On the opposing end are the Whigs, who see in the king's illness the perfect
opportunity to rid themselves of George and install his two sons, the dandified
prince of Wales and the foppish duke of York. "They come in pairs," sighs one of the
Whigs, and chubby Nick Sampson and willowy Julian Rhind-Tutt play the brothers
as an 18th-Century vaudeville duo, Laurel and Hardy in breeches.
Bennett pushes them on for a laugh and a snarl one time too many, as he does a trio of
quack doctors who submit George to a marathon course of bleeding, stool samples and
painful blistering therapies. "The medical profession hasn't changed much," quipped a
man behind me - a cheap shot, to be sure. But, as with most historical drama, Bennett's
play relies on our savvy for drawing the link between past and present. "The Madness
of George III" necessarily loses much of its resonance when lifted away from its land
of origin, where foggy-headed princes of Wales are an ongoing concern, and folks
know a Fortnum & Mason joke when they hear it.

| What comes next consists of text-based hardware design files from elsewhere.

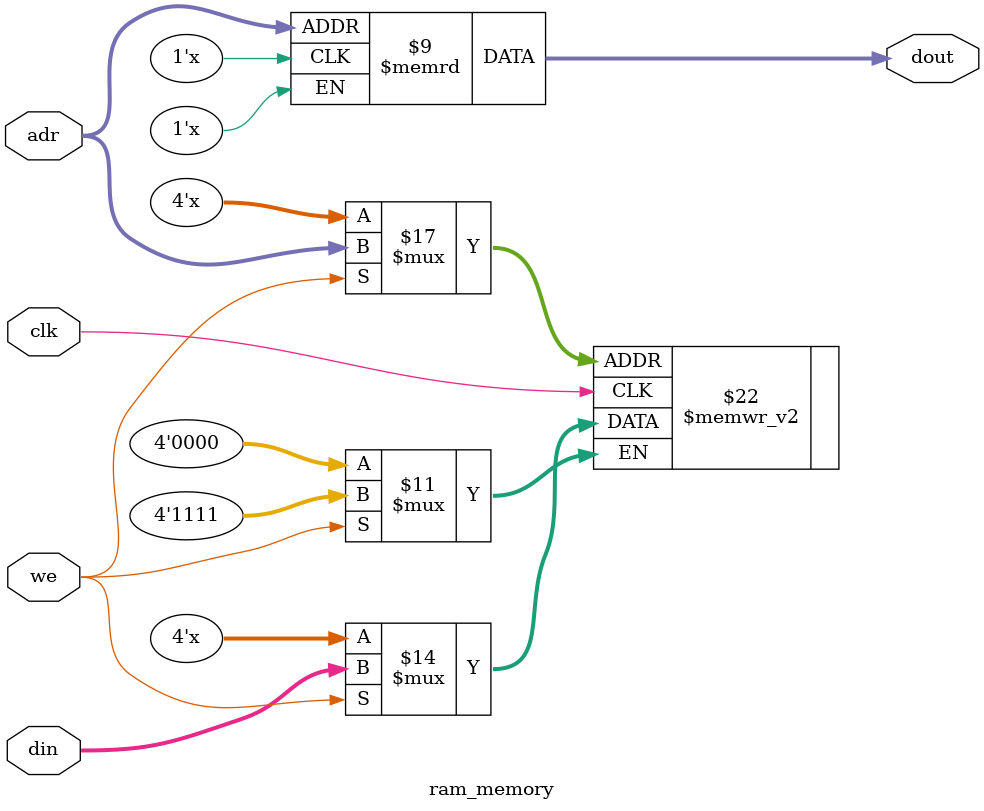
<source format=v>
module ram_memory # (parameter N=4, M=4) 
(input clk,
input we,                
input [N-1:0] adr,
input [M-1:0] din,
output  [N-1:0]dout);
reg [M-1:0] mem [N-1:0];   
always @ (posedge clk)    
if (we) mem [adr] <= din;
assign dout = mem[adr];
endmodule
</source>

The central connection Bennett wants us to make, of course, is metaphorical: George's
mysterious "madness" as a stand-in for England's present, intractable socio-economic
malaise. If that doesn't light your fire, it's possible simply to revel in the meticulous
calibration of Hawthorne's performance, as he lets the floor drop from George's
self-control in painful increments. "I'm not mad, I'm just nervous," he insists (not
inaccurately) as he glides from a fastidiously groomed, vigorously good-humored
leader to the pathetic image of a pig in slop.
Hawthorne and his author play their most thrilling hand as George reads from "King
Lear" in Willis' accidentally ingenious stab at recreational therapy. George performs
with a soaring empathy that can only come from having lived Lear's downfall. The
reading has a cathartic effect, snapping George back to his old, healthy self. "I've
always been myself, even when I wasn't," he says. "Now I seem myself."
This is the tenuous crux of Bennett's play: The fragility of a royalist society that
depends so much on the appearance of well-being among its rulers. At least Nicholas
Hytner's smart production backs it up with gleaming surfaces: Selina Cardell's
bemused queeen Charlotte and Richenda Carey's unflappable Lady Pembroke. Moving
the production with a cinematic fluidity is Mark Thompson's design of pull-curtains,
dropping walls and wooden staircase, backed by a giant gold picture frame. "The
Madness of George III" is suitable for framing, a polished canvas has the overall
effect of a grand, fussy still life.